[Collection entries]
· · · · ·

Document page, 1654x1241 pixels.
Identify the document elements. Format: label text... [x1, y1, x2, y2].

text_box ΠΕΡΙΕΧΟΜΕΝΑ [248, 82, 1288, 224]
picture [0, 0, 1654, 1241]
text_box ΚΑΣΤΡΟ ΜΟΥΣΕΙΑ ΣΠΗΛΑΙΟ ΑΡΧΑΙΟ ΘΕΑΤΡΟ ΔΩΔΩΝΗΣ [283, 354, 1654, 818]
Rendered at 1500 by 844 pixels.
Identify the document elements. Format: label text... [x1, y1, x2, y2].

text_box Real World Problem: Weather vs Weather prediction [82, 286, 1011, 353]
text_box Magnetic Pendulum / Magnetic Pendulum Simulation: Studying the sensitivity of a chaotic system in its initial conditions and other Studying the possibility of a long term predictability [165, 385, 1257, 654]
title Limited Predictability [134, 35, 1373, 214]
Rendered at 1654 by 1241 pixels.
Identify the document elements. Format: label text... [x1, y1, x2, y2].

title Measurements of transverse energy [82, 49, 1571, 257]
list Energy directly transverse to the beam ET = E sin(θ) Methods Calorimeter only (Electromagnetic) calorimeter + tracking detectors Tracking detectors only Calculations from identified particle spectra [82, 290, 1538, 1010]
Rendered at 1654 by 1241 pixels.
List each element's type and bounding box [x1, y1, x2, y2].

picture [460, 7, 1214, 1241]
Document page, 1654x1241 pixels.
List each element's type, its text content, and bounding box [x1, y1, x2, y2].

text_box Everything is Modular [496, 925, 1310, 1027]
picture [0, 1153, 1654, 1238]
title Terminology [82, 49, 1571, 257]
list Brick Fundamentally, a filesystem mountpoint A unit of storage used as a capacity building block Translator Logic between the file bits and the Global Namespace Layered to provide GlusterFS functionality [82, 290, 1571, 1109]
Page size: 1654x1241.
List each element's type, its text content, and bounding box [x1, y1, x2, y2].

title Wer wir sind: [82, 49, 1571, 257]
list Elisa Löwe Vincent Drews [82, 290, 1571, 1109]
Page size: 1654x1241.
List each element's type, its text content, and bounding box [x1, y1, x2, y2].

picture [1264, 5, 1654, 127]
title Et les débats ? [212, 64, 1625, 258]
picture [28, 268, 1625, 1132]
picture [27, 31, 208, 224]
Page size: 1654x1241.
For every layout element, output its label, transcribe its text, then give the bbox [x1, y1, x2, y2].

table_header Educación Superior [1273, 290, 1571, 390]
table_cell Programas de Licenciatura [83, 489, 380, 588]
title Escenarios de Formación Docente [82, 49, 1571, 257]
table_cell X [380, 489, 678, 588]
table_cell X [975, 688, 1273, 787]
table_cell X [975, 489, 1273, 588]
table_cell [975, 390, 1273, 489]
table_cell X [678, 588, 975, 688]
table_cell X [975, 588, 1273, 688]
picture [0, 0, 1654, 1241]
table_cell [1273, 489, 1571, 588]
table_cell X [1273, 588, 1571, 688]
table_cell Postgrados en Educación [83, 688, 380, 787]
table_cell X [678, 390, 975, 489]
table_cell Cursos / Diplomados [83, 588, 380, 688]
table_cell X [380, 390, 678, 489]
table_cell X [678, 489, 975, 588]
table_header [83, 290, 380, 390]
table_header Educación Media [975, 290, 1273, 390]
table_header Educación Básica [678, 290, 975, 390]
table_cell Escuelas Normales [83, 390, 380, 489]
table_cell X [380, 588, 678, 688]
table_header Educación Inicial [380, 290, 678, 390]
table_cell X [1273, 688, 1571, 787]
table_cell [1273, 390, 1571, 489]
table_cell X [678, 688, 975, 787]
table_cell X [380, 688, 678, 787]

· · · · ·

*WHAT IS REQUIRED*. Reproduce the lines of the items from the very first line through the line containing "text_box ΚΑΣΤΡΟ ΜΟΥΣΕΙΑ", inclusive.

*RESPONSE*.
Document page, 1654x1241 pixels.
Identify the document elements. Format: label text... [x1, y1, x2, y2].

text_box ΠΕΡΙΕΧΟΜΕΝΑ [248, 82, 1288, 224]
picture [0, 0, 1654, 1241]
text_box ΚΑΣΤΡΟ ΜΟΥΣΕΙΑ ΣΠΗΛΑΙΟ ΑΡΧΑΙΟ ΘΕΑΤΡΟ ΔΩΔΩΝΗΣ [283, 354, 1654, 818]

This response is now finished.